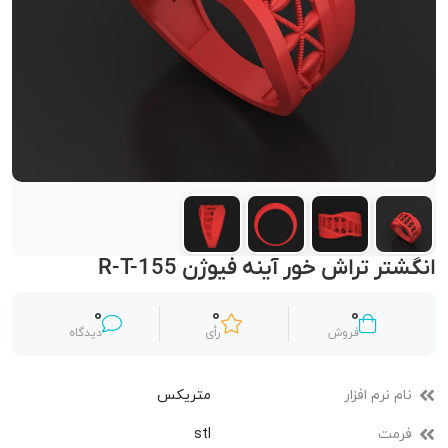
انگشتر تراش خور آینه فیوژن R-T-155
0
0
0
فروش
رأی
دیدگاه
نام نرم افزار
متریکس
فرمت
stl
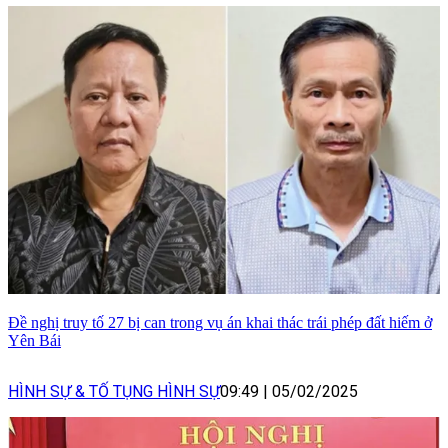
Đề nghị truy tố 27 bị can trong vụ án khai thác trái phép đất hiếm ở
Yên Bái
HÌNH SỰ & TỐ TỤNG HÌNH SỰ
09:49
|
05/02/2025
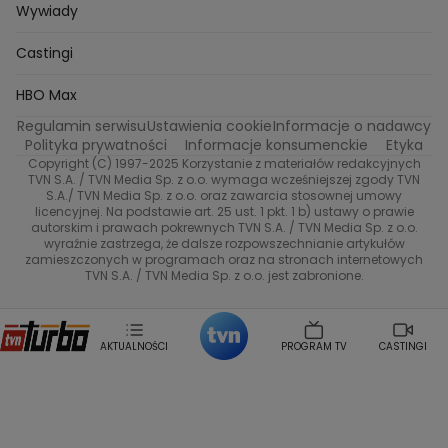
Gogglebox. Przed telewizorem
Castingi
Wideo
Eurosport
Ewa Galica
Wywiady
Tvn7
Marta Malikowska
Kinga Jasik
Oskar Netkowski
Natalia Natsu Karczmarczyk
99 gra o wszystko
Nasze Programy
TVN
Castingi
Kacper Jeneralski
Marta Mandaryna Wisniewska
Na Wspolnej
Twoja Stara
Radoslaw Majdan
Życie na kredycie
Program TV
Dzień Dobry TVN
HBO Max
Katarzyna Rozmyslowicz
Monika Olejnik
Regulamin serwisu
Ustawienia cookie
Informacje o nadawcy
Anna Samusionek
Przepisy
Przemyslaw Cypryanski
TVN7
Polityka prywatności
Informacje konsumenckie
Etyka
Damian Michalowski
Ewa Piekut
Copyright (C) 1997-2025 Korzystanie z materiałów redakcyjnych
TVN Style
Magdalena Gwozdz
Kuchenne Rewolucje
TVN S.A. / TVN Media Sp. z o.o. wymaga wcześniejszej zgody TVN
S.A./ TVN Media Sp. z o.o. oraz zawarcia stosownej umowy
Tadeusz Huk
Lucyna Malec
Ewa Gawryluk
licencyjnej. Na podstawie art. 25 ust. 1 pkt. 1 b) ustawy o prawie
Co za tydzień
Marta Jankowska
Bartosz Skrobisz
autorskim i prawach pokrewnych TVN S.A. / TVN Media Sp. z o.o.
wyraźnie zastrzega, że dalsze rozpowszechnianie artykułów
Malwina Wedzikowska
Krzysztof Skorzynski
TTV
zamieszczonych w programach oraz na stronach internetowych
Helena Englert
Aleksander Zniszczol
TVN S.A. / TVN Media Sp. z o.o. jest zabronione.
Dorota Szelagowska
Karolina Sobotka
Sonia Mietielica
Maciej Kuciel
Weekendowa Metamorfoza
Leszek Lichota
AKTUALNOŚCI
PROGRAM TV
CASTINGI
Kasia Wajda
Agata Kulesza
Boguslawa Bibi Brzezinska
Gwiazdy Muzyki
Maciej Stuhr
Klaudia El Dursi
Marta Wierzbicka
Izabella Krzan
Michal Pirog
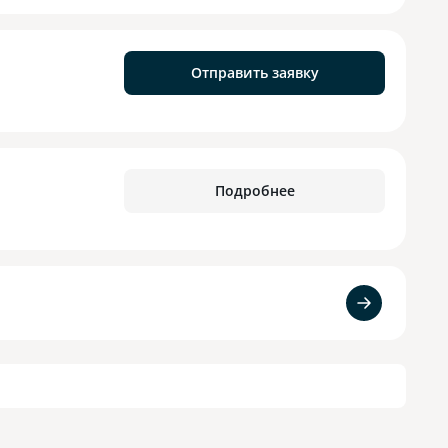
Отправить заявку
Подробнее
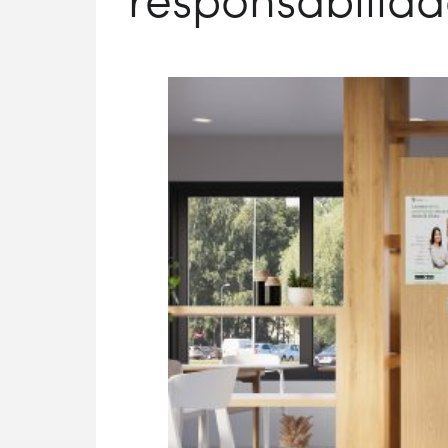
responsabilida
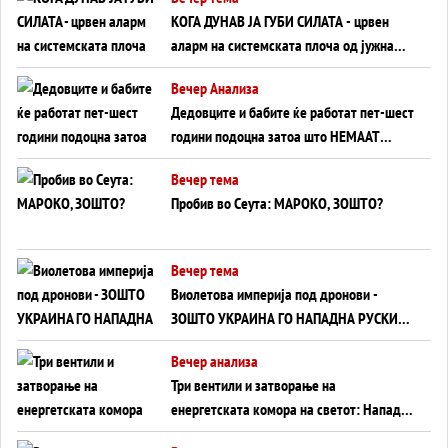
КОГА ДУНАВ ЈА ГУБИ СИЛАТА - црвен
аларм на системската плоча од јужна
Германија до Црното Море...
Вечер Анализа
Дедовците и бабите ќе работат пет-шест
години подоцна затоа што НЕМААТ
ВНУЦИ ДА ГИ ЗАМЕНАТ
Вечер тема
Пробив во Сеута: МАРОКО, ЗОШТО?
Вечер тема
Виолетова империја под дронови -
ЗОШТО УКРАИНА ГО НАПАДНА РУСКИОТ
WILDBERRIES
Вечер анализа
Три вентили и затворање на
енергетската комора на светот: Нападот
во Суец најавува глобален енергетски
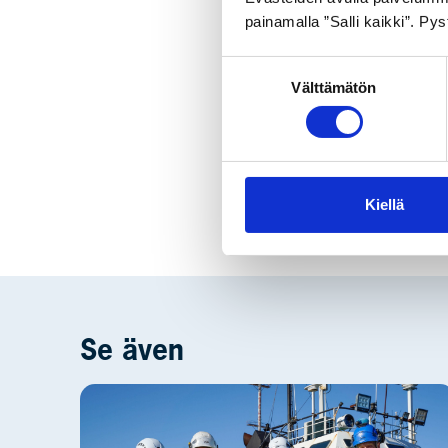
miljoner euro. Entreprenören fö
painamalla ”Salli kaikki”. P
Suostumuksen
Välttämätön
valinta
Dela
Tillbaka till nyheterna
Kiellä
Se även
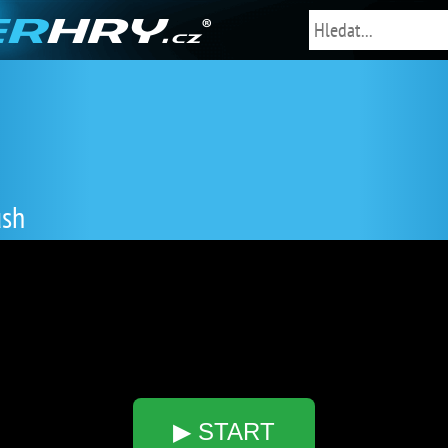
ush
▶ START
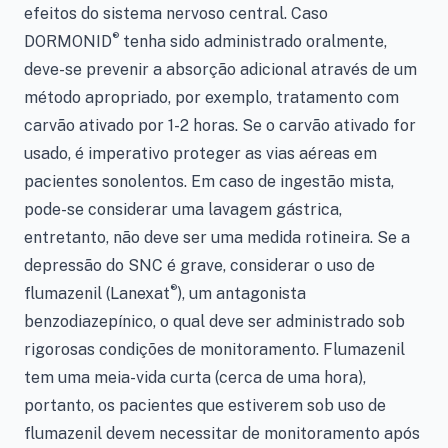
efeitos do sistema nervoso central. Caso
®
DORMONID
tenha sido administrado oralmente,
deve-se prevenir a absorção adicional através de um
método apropriado, por exemplo, tratamento com
carvão ativado por 1-2 horas. Se o carvão ativado for
usado, é imperativo proteger as vias aéreas em
pacientes sonolentos. Em caso de ingestão mista,
pode-se considerar uma lavagem gástrica,
entretanto, não deve ser uma medida rotineira. Se a
depressão do SNC é grave, considerar o uso de
®
flumazenil (Lanexat
), um antagonista
benzodiazepínico, o qual deve ser administrado sob
rigorosas condições de monitoramento. Flumazenil
tem uma meia-vida curta (cerca de uma hora),
portanto, os pacientes que estiverem sob uso de
flumazenil devem necessitar de monitoramento após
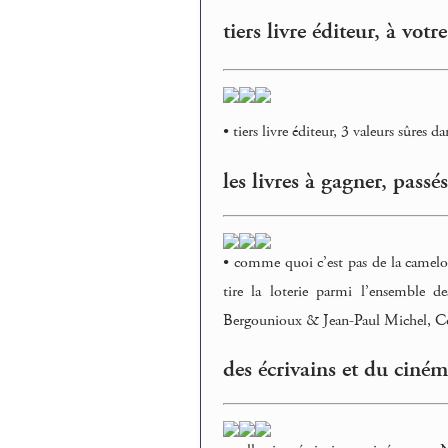
tiers livre éditeur, à votr
• tiers livre éditeur, 3 valeurs sûres d
les livres à gagner, passés
• comme quoi c’est pas de la camelot
tire la loterie parmi l’ensemble d
Bergounioux & Jean-Paul Michel, Co
des écrivains et du ciné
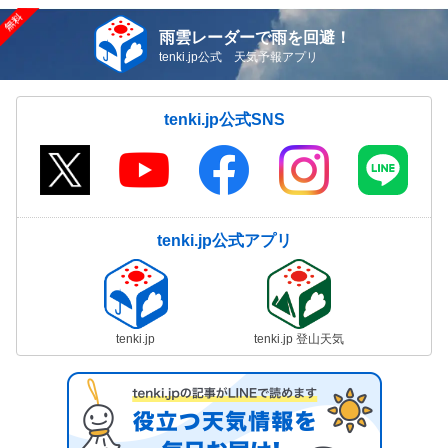
雨雲レーダーで雨を回避！
tenki.jp公式 天気予報アプリ
tenki.jp公式SNS
tenki.jp公式アプリ
tenki.jp
tenki.jp 登山天気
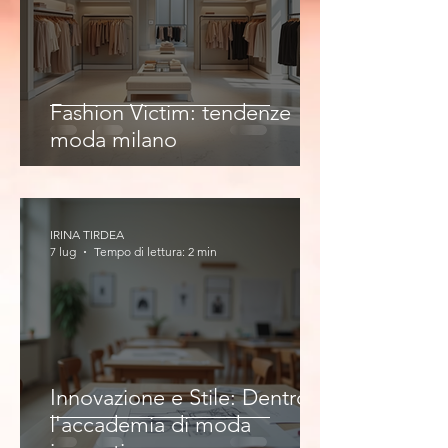
Fashion Victim: tendenze
moda milano
IRINA TIRDEA
7 lug
Tempo di lettura: 2 min
Innovazione e Stile: Dentro
l'accademia di moda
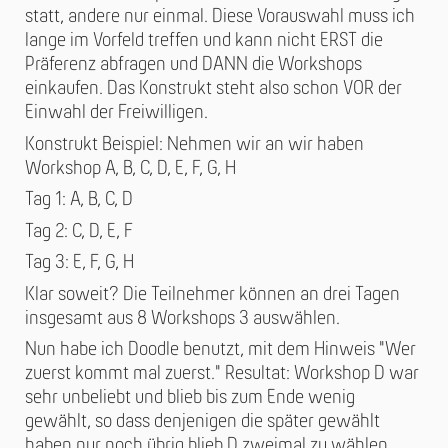
statt, andere nur einmal. Diese Vorauswahl muss ich
lange im Vorfeld treffen und kann nicht ERST die
Präferenz abfragen und DANN die Workshops
einkaufen. Das Konstrukt steht also schon VOR der
Einwahl der Freiwilligen.
Konstrukt Beispiel: Nehmen wir an wir haben
Workshop A, B, C, D, E, F, G, H
Tag 1: A, B, C, D
Tag 2: C, D, E, F
Tag 3: E, F, G, H
Klar soweit? Die Teilnehmer können an drei Tagen
insgesamt aus 8 Workshops 3 auswählen.
Nun habe ich Doodle benutzt, mit dem Hinweis "Wer
zuerst kommt mal zuerst." Resultat: Workshop D war
sehr unbeliebt und blieb bis zum Ende wenig
gewählt, so dass denjenigen die später gewählt
haben nur noch übrig blieb D zweimal zu wählen.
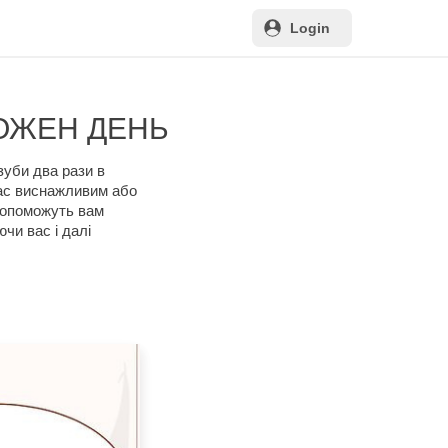
Login
КОЖЕН ДЕНЬ
зуби два рази в
вас виснажливим або
допоможуть вам
чи вас і далі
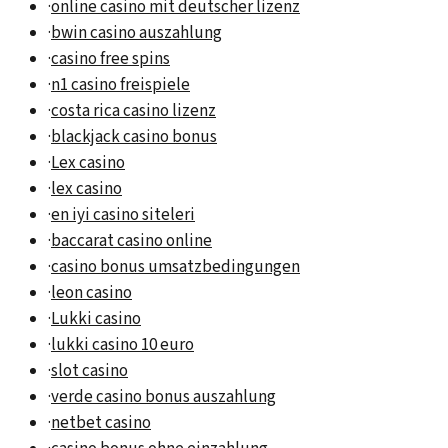
·
online casino mit deutscher lizenz
·
bwin casino auszahlung
·
casino free spins
·
n1 casino freispiele
·
costa rica casino lizenz
·
blackjack casino bonus
·
Lex casino
·
lex casino
·
en iyi casino siteleri
·
baccarat casino online
·
casino bonus umsatzbedingungen
·
leon casino
·
Lukki casino
·
lukki casino 10 euro
·
slot casino
·
verde casino bonus auszahlung
·
netbet casino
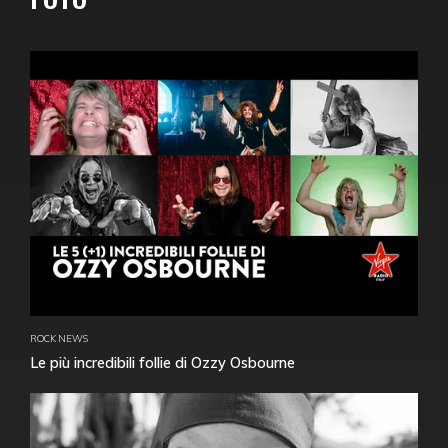
ROCK NEWS
Le più incredibili follie di Ozzy Osbourne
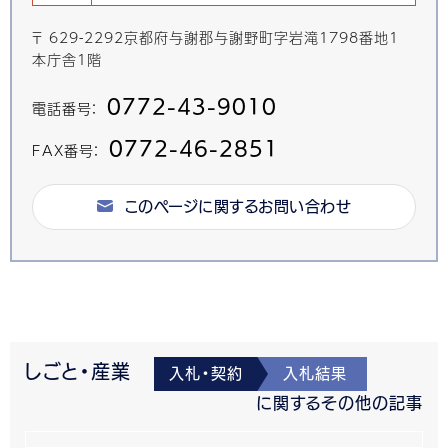
〒 629-2292京都府与謝郡与謝野町字岩滝1798番地1
本庁舎1階
0772-43-9010
電話番号：
0772-46-2851
FAX番号：
このページに関するお問い合わせ
しごと・産業
入札・契約
入札結果
に関するその他の記事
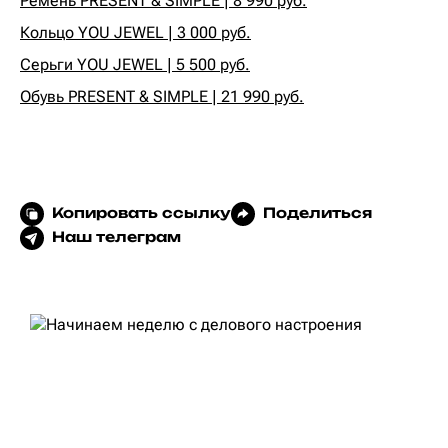
Ремень PRESENT & SIMPLE | 8 990 руб.
Кольцо YOU JEWEL | 3 000 руб.
Серьги YOU JEWEL | 5 500 руб.
Обувь PRESENT & SIMPLE | 21 990 руб.
Копировать ссылку
Поделиться
Наш телеграм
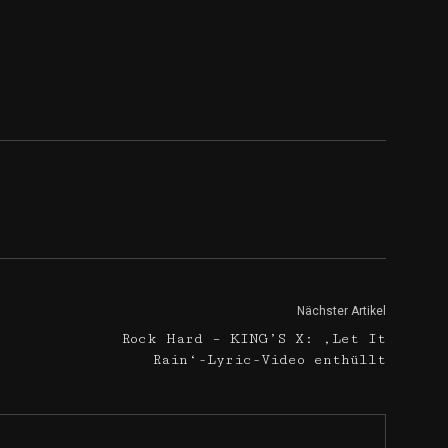
Nächster Artikel
Rock Hard – KING’S X: ‚Let It
Rain‘-Lyric-Video enthüllt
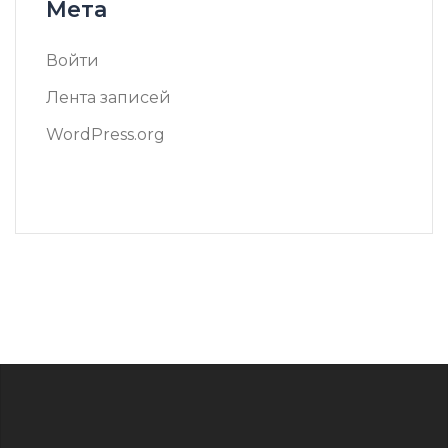
Мета
Войти
Лента записей
WordPress.org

++++++++

_YOUR GOAL_:
Without including any picture, write out the material above exactly.

_RESULT OF THIS TASK_:
انگشتر تراش خور آینه فیوژن R-T-155
0
0
0
فروش
رأی
دیدگاه
نام نرم افزار
متریکس
فرمت
stl
Đề nghị truy tố 27 bị can trong vụ án khai thác trái phép đất hiếm ở
Yên Bái
HÌNH SỰ & TỐ TỤNG HÌNH SỰ
09:49
|
05/02/2025
Gogglebox. Przed telewizorem
Castingi
Wideo
Eurosport
Ewa Galica
Wywiady
Tvn7
Marta Malikowska
Kinga Jasik
Oskar Netkowski
Natalia Natsu Karczmarczyk
99 gra o wszystko
Nasze Programy
TVN
Castingi
Kacper Jeneralski
Marta Mandaryna Wisniewska
Na Wspolnej
Twoja Stara
Radoslaw Majdan
Życie na kredycie
Program TV
Dzień Dobry TVN
HBO Max
Katarzyna Rozmyslowicz
Monika Olejnik
Regulamin serwisu
Ustawienia cookie
Informacje o nadawcy
Anna Samusionek
Przepisy
Przemyslaw Cypryanski
TVN7
Polityka prywatności
Informacje konsumenckie
Etyka
Damian Michalowski
Ewa Piekut
Copyright (C) 1997-2025 Korzystanie z materiałów redakcyjnych
TVN Style
Magdalena Gwozdz
Kuchenne Rewolucje
TVN S.A. / TVN Media Sp. z o.o. wymaga wcześniejszej zgody TVN
S.A./ TVN Media Sp. z o.o. oraz zawarcia stosownej umowy
Tadeusz Huk
Lucyna Malec
Ewa Gawryluk
licencyjnej. Na podstawie art. 25 ust. 1 pkt. 1 b) ustawy o prawie
Co za tydzień
Marta Jankowska
Bartosz Skrobisz
autorskim i prawach pokrewnych TVN S.A. / TVN Media Sp. z o.o.
wyraźnie zastrzega, że dalsze rozpowszechnianie artykułów
Malwina Wedzikowska
Krzysztof Skorzynski
TTV
zamieszczonych w programach oraz na stronach internetowych
Helena Englert
Aleksander Zniszczol
TVN S.A. / TVN Media Sp. z o.o. jest zabronione.
Dorota Szelagowska
Karolina Sobotka
Sonia Mietielica
Maciej Kuciel
Weekendowa Metamorfoza
Leszek Lichota
AKTUALNOŚCI
PROGRAM TV
CASTINGI
Kasia Wajda
Agata Kulesza
Boguslawa Bibi Brzezinska
Gwiazdy Muzyki
Maciej Stuhr
Klaudia El Dursi
Marta Wierzbicka
Izabella Krzan
Michal Pirog
Отправить заявку
Подробнее
responsabilida
КОГА ДУНАВ ЈА ГУБИ СИЛАТА - црвен
аларм на системската плоча од јужна
Германија до Црното Море...
Вечер Анализа
Дедовците и бабите ќе работат пет-шест
години подоцна затоа што НЕМААТ
ВНУЦИ ДА ГИ ЗАМЕНАТ
Вечер тема
Пробив во Сеута: МАРОКО, ЗОШТО?
Вечер тема
Виолетова империја под дронови -
ЗОШТО УКРАИНА ГО НАПАДНА РУСКИОТ
WILDBERRIES
Вечер анализа
Три вентили и затворање на
енергетската комора на светот: Нападот
во Суец најавува глобален енергетски
miljoner euro. Entreprenören fö
painamalla ”Salli kaikki”. P
Suostumuksen
Välttämätön
valinta
Dela
Tillbaka till nyheterna
Kiellä
Se även
ush
▶ START
efeitos do sistema nervoso central. Caso
®
DORMONID
tenha sido administrado oralmente,
deve-se prevenir a absorção adicional através de um
método apropriado, por exemplo, tratamento com
carvão ativado por 1-2 horas. Se o carvão ativado for
usado, é imperativo proteger as vias aéreas em
pacientes sonolentos. Em caso de ingestão mista,
pode-se considerar uma lavagem gástrica,
entretanto, não deve ser uma medida rotineira. Se a
depressão do SNC é grave, considerar o uso de
®
flumazenil (Lanexat
), um antagonista
benzodiazepínico, o qual deve ser administrado sob
rigorosas condições de monitoramento. Flumazenil
tem uma meia-vida curta (cerca de uma hora),
portanto, os pacientes que estiverem sob uso de
flumazenil devem necessitar de monitoramento após
tiers livre éditeur, à votr
• tiers livre éditeur, 3 valeurs sûres d
les livres à gagner, passés
• comme quoi c’est pas de la camelot
tire la loterie parmi l’ensemble d
Bergounioux & Jean-Paul Michel, Co
des écrivains et du ciné
雨雲レーダーで雨を回避！
tenki.jp公式 天気予報アプリ
tenki.jp公式SNS
tenki.jp公式アプリ
tenki.jp
tenki.jp 登山天気
Fashion Victim: tendenze
moda milano
IRINA TIRDEA
7 lug
Tempo di lettura: 2 min
Innovazione e Stile: Dentro
l'accademia di moda
statt, andere nur einmal. Diese Vorauswahl muss ich
lange im Vorfeld treffen und kann nicht ERST die
Präferenz abfragen und DANN die Workshops
einkaufen. Das Konstrukt steht also schon VOR der
Einwahl der Freiwilligen.
Konstrukt Beispiel: Nehmen wir an wir haben
Workshop A, B, C, D, E, F, G, H
Tag 1: A, B, C, D
Tag 2: C, D, E, F
Tag 3: E, F, G, H
Klar soweit? Die Teilnehmer können an drei Tagen
insgesamt aus 8 Workshops 3 auswählen.
Nun habe ich Doodle benutzt, mit dem Hinweis "Wer
zuerst kommt mal zuerst." Resultat: Workshop D war
sehr unbeliebt und blieb bis zum Ende wenig
gewählt, so dass denjenigen die später gewählt
haben nur noch übrig blieb D zweimal zu wählen.
Login
КОЖЕН ДЕНЬ
зуби два рази в
вас виснажливим або
допоможуть вам
чи вас і далі
·
online casino mit deutscher lizenz
·
bwin casino auszahlung
·
casino free spins
·
n1 casino freispiele
·
costa rica casino lizenz
·
blackjack casino bonus
·
Lex casino
·
lex casino
·
en iyi casino siteleri
·
baccarat casino online
·
casino bonus umsatzbedingungen
·
leon casino
·
Lukki casino
·
lukki casino 10 euro
·
slot casino
·
verde casino bonus auszahlung
·
netbet casino
ROCK NEWS
Le più incredibili follie di Ozzy Osbourne
〒 629-2292京都府与謝郡与謝野町字岩滝1798番地1
本庁舎1階
0772-43-9010
電話番号：
0772-46-2851
FAX番号：
このページに関するお問い合わせ
しごと・産業
入札・契約
入札結果
に関するその他の記事
Ремень PRESENT & SIMPLE | 8 990 руб.
Кольцо YOU JEWEL | 3 000 руб.
Серьги YOU JEWEL | 5 500 руб.
Обувь PRESENT & SIMPLE | 21 990 руб.
Копировать ссылку
Поделиться
Наш телеграм
Nächster Artikel
Rock Hard – KING’S X: ‚Let It
Rain‘-Lyric-Video enthüllt
Мета
Войти
Лента записей
WordPress.org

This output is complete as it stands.